The challenges are partly those of scale. It’s no longer an easy matter to unroll a paper schematic onto the table in the Board Room. We’ve now gone paperless, and, even so, there are just too many things going on in a circuit to try to trace them by hand. That’s where tools can come in and identify, through simulation, all the logical scenarios that could contribute to the observed failure. The kinds of issues to be reviewed could include not only the traditional stuck-at faults, but also timing problems. An observed behavior could originate in any of a number of logic nodes, and having the candidates automatically identified can give you a solid set of candidate problems in a shorter time. Those candidates are pareto-ranked by level of confidence.
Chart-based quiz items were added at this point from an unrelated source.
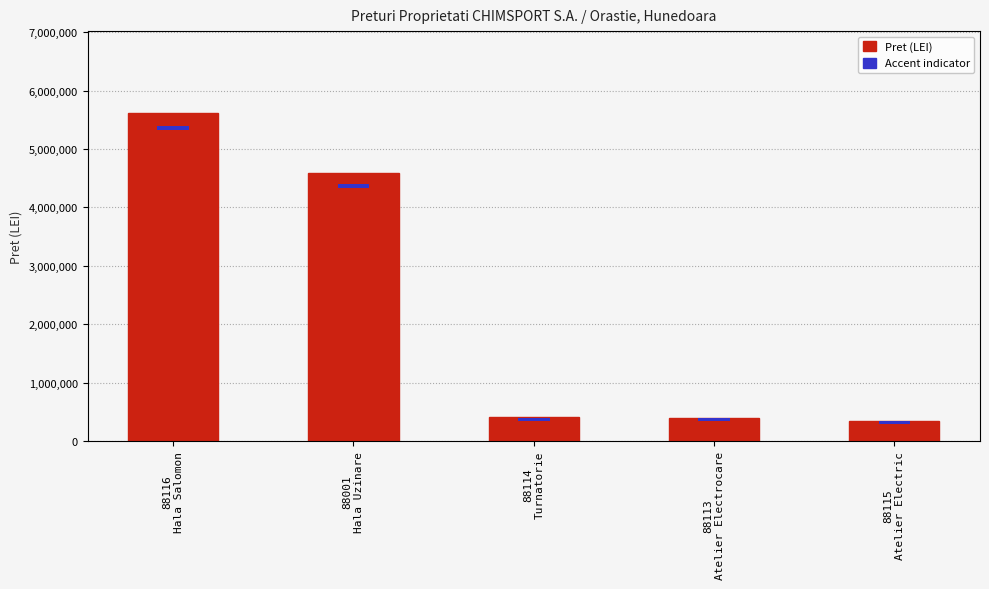

Reading left to right, extract all data points from this chart.

Pret (LEI): 5614879.0	4582552.0	413950.0	402420.0	351400.0
Accent: 84223.2	68738.3	50000.0	50000.0	50000.0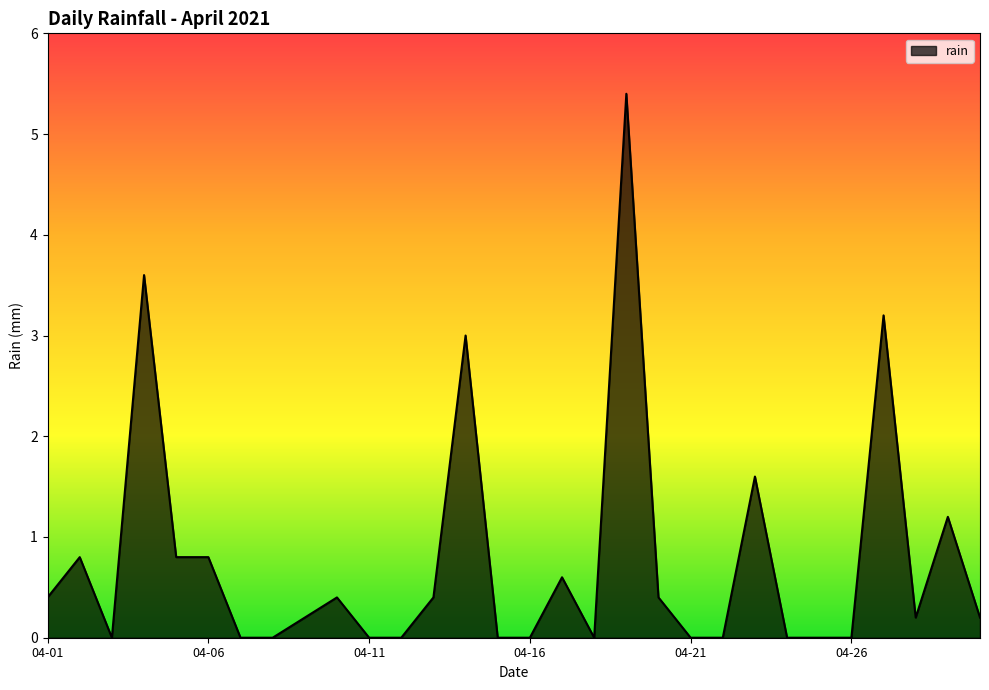

What is the difference between the maximum and minimum values?

5.4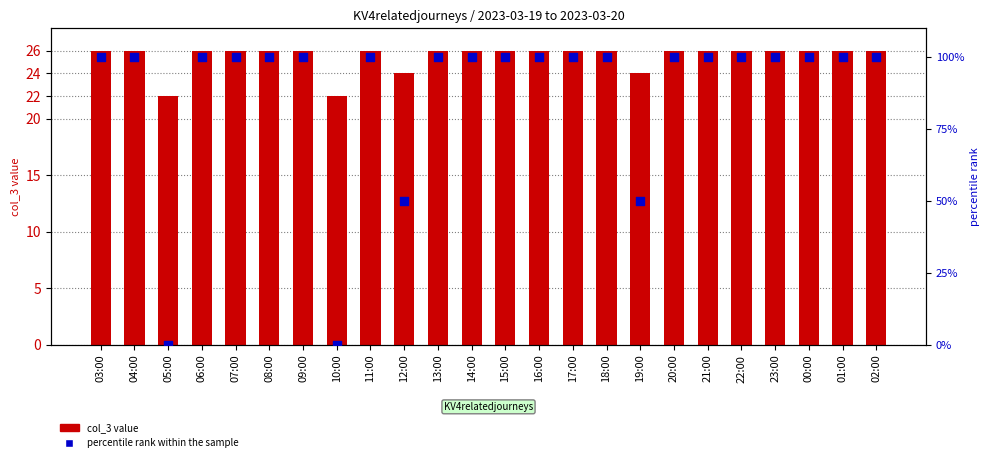

At which category is the sum across all series the highest?

03:00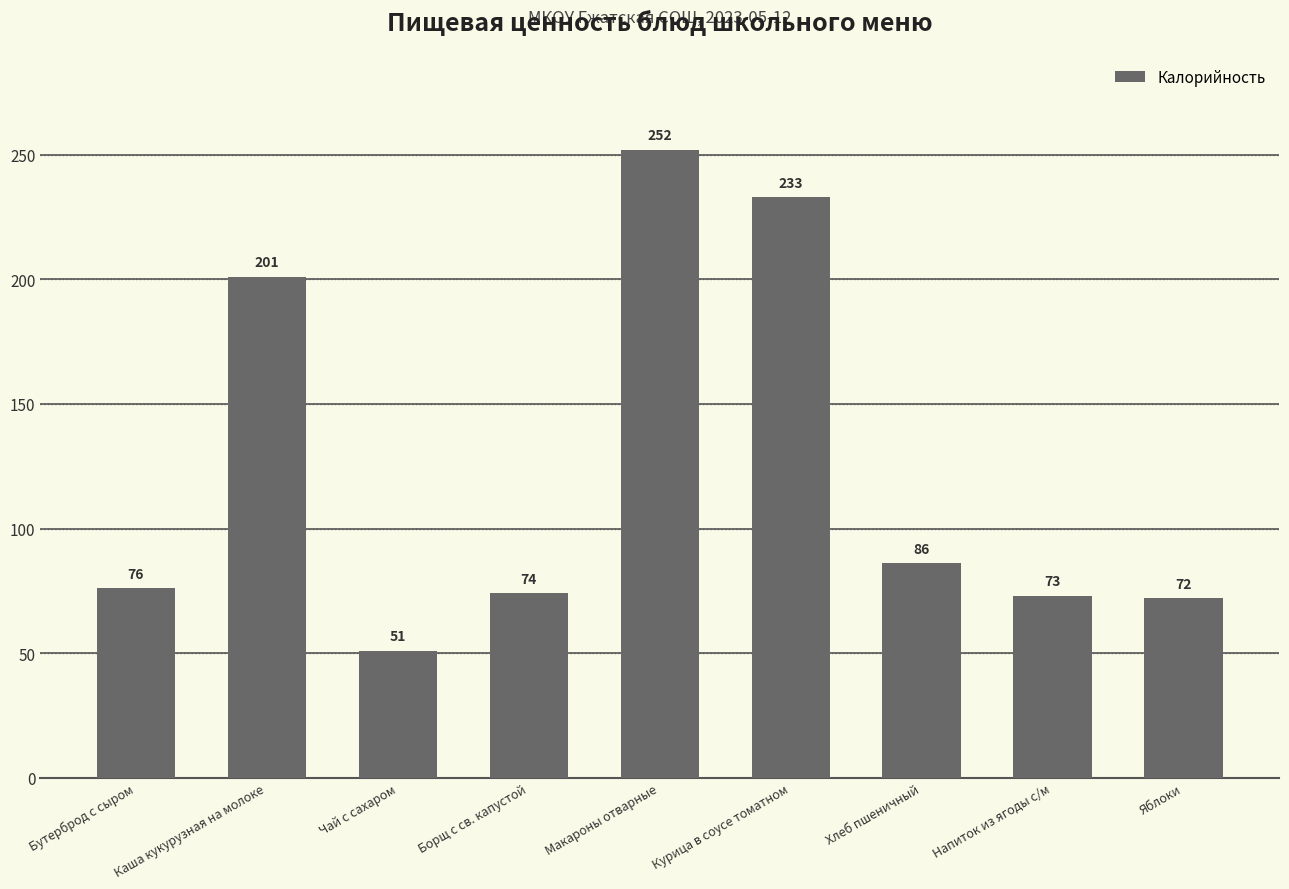

Are the bars horizontal?

No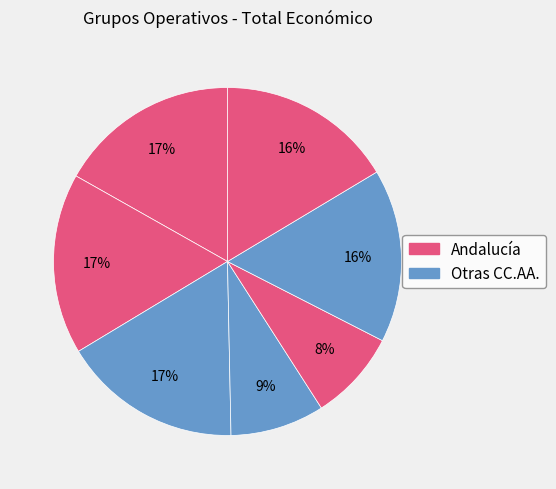

Count the number of slices in the pie.

7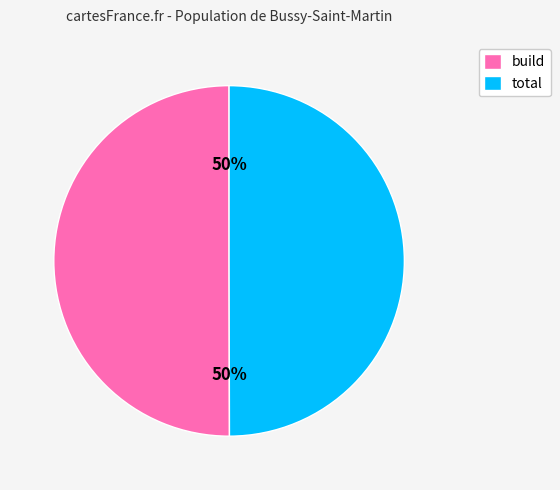

Combined, do total and build account for over 50%?

Yes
The next step was something of a problem for a period of time. This kind of yield analysis is most useful in the early days of a process. But let’s face it: with masks costing what they do, you have to have an opportunity for a huge yield increase to warrant new masks on a current product. As a result, while testing and inspection procedures for current products may benefit, many times the kinds of design improvements you learn about will apply only to future products. This kind of learning makes far more sense early in the lifetime of a given process.
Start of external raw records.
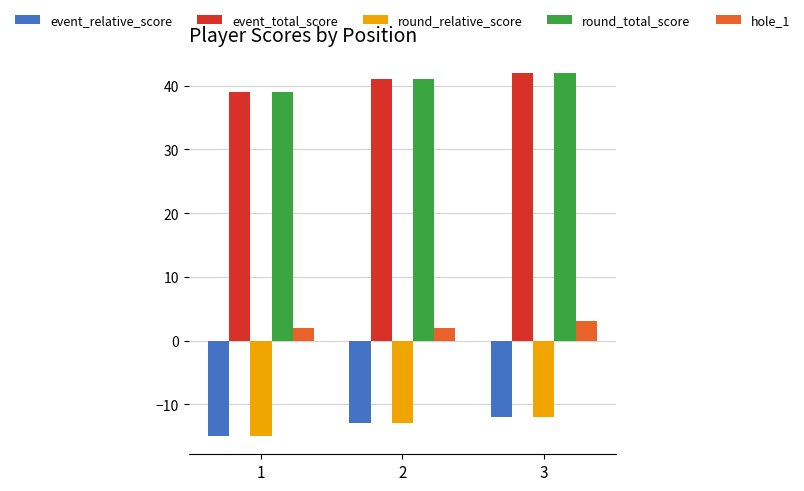

Reading left to right, transcribe all the data shown in this chart.

event_relative_score: -15	-13	-12
event_total_score: 39	41	42
round_relative_score: -15	-13	-12
round_total_score: 39	41	42
hole_1: 2	2	3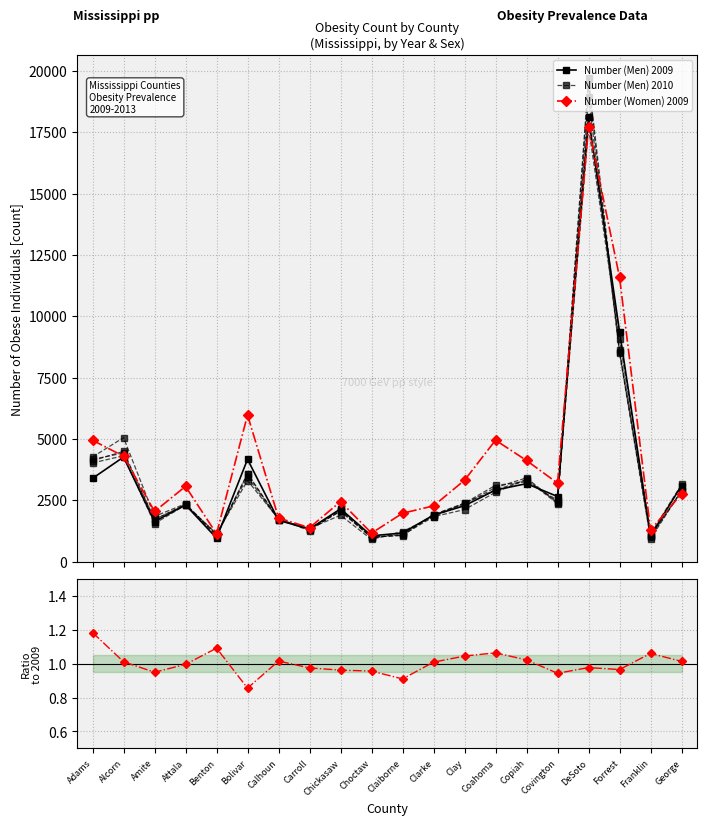

How many data points in Number (Men) 2010 are less than 2383?

10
But making sense out of the failures requires manufacturing data. Lots of it. And early in the life of a process, manufacturing data doesn’t look so good. And historically, fabs have been reluctant to let the data out. This wasn’t a problem before foundries were routine; you owned your own fab (as “real men” did back in the day), and you went to talk to your colleagues there. With the fab now owned by a different company, and that company not wanting to look bad compared to other foundries, there was much resistance to being open with data.
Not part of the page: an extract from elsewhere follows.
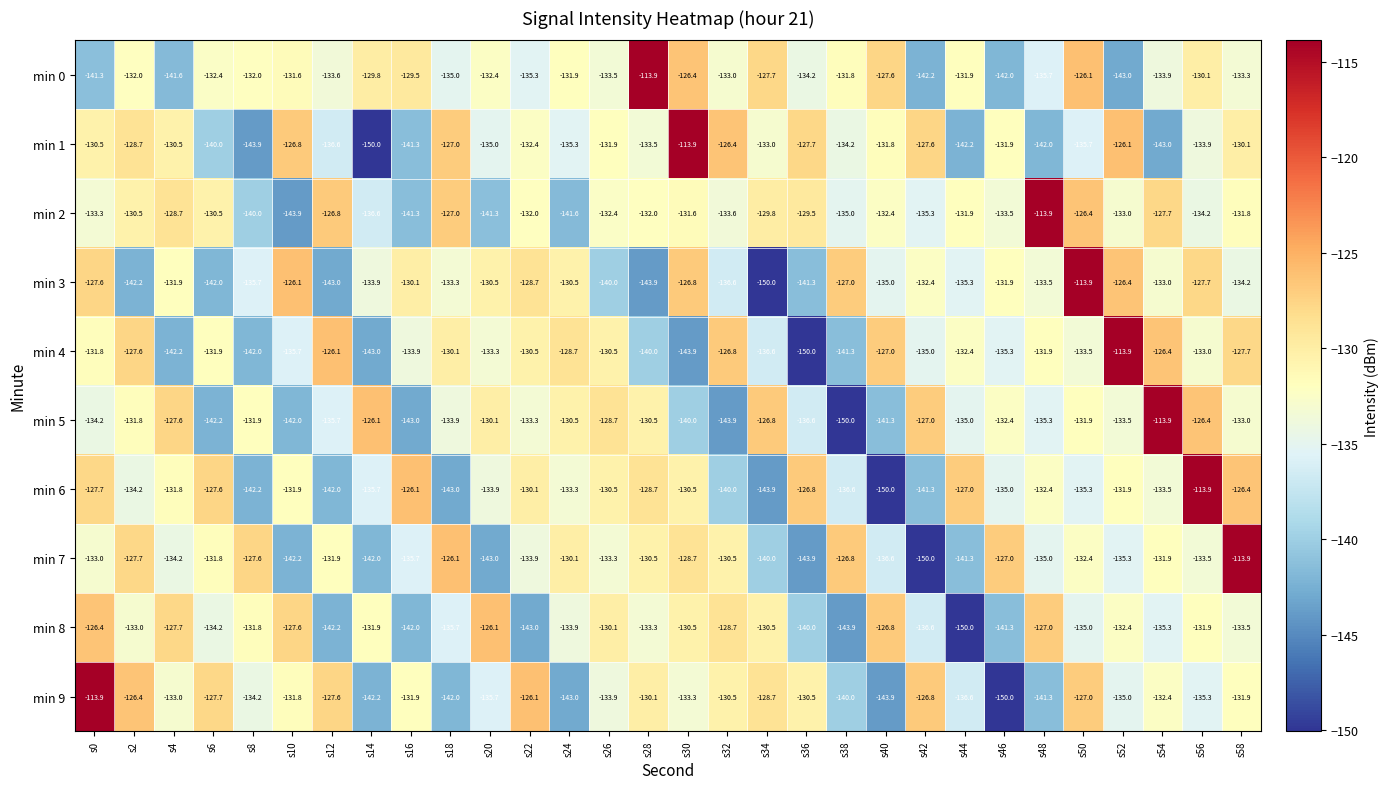

Which category has the highest value in the min 5 series?

s54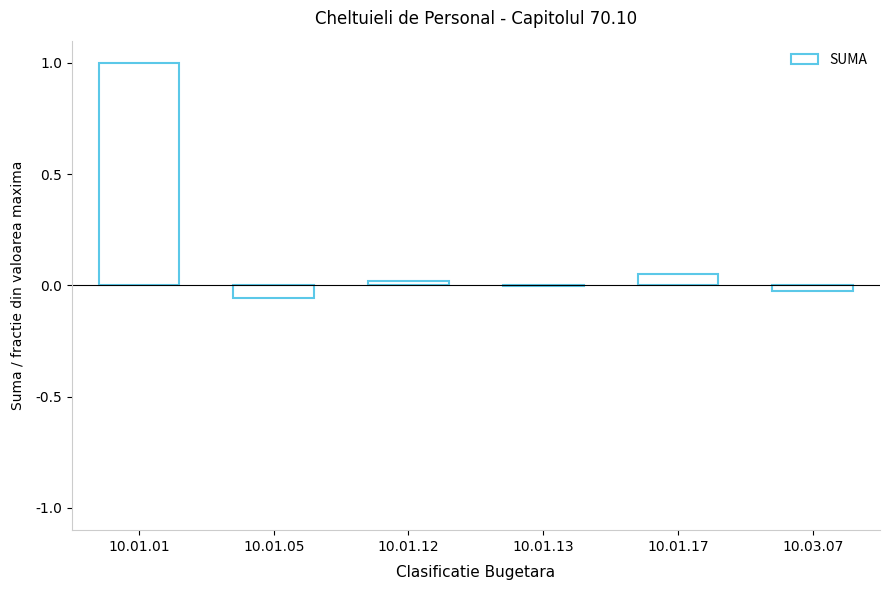

How many distinct data groups are displayed?

1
This issue is now more or less behind us; there really is no way to do solid engineering without having access to manufacturing data, so that business hurdle has been cleared. Resulting in the availability of data. Lots and lots of data. Tons of data. File it under “B” for, “Be careful what you ask for.” The next challenge then becomes making sense of all of that data as it relates to the particular failure scenarios under consideration. You can now, for example, look at a wafer, or series of wafers, to figure out where possible yield hot spots are. You can narrow in on some dice of interest and look at the test and manufacturing data from those parts. The idea is to correlate the possible failure modes with actual observances to further refine the list of promising hypotheses. The once daunting roster of things that might be wrong can be narrowed down, and the physical failure analysis folks will get a more focused list of things to look at for final evidence of what the issue is.

Many of the tools for this flow have been around for a while. For example, Cadence has had their Encounter Diagnostics tool since 2004. One of the missing links has been a means of viewing all of the manufacturing data in a coordinated manner; right now you sort of have to look at the data in more or less an ad hoc fashion. Cadence has been working on a tool that they’ve used in some select situations to help bridge the analysis of manufacturing data back to the original design; they’re still in the productization stage, but intend that this be a key piece of automation in a feedback loop that can refine the design and manufacturing rules.

So while the concepts driving yield enhancement haven’t changed, the motivations have gotten stronger, and tools have become critical for managing the complexity and the amount of data required for thorough analysis. On the one hand, it kinda makes you pine for a simpler time, when you just kind of rolled up your sleeves and sleuthed around. On the other hand, you can now focus more energy on those parts of the process where the human brain is the key tool, and let the EDA tools take care of some of the more mundane work.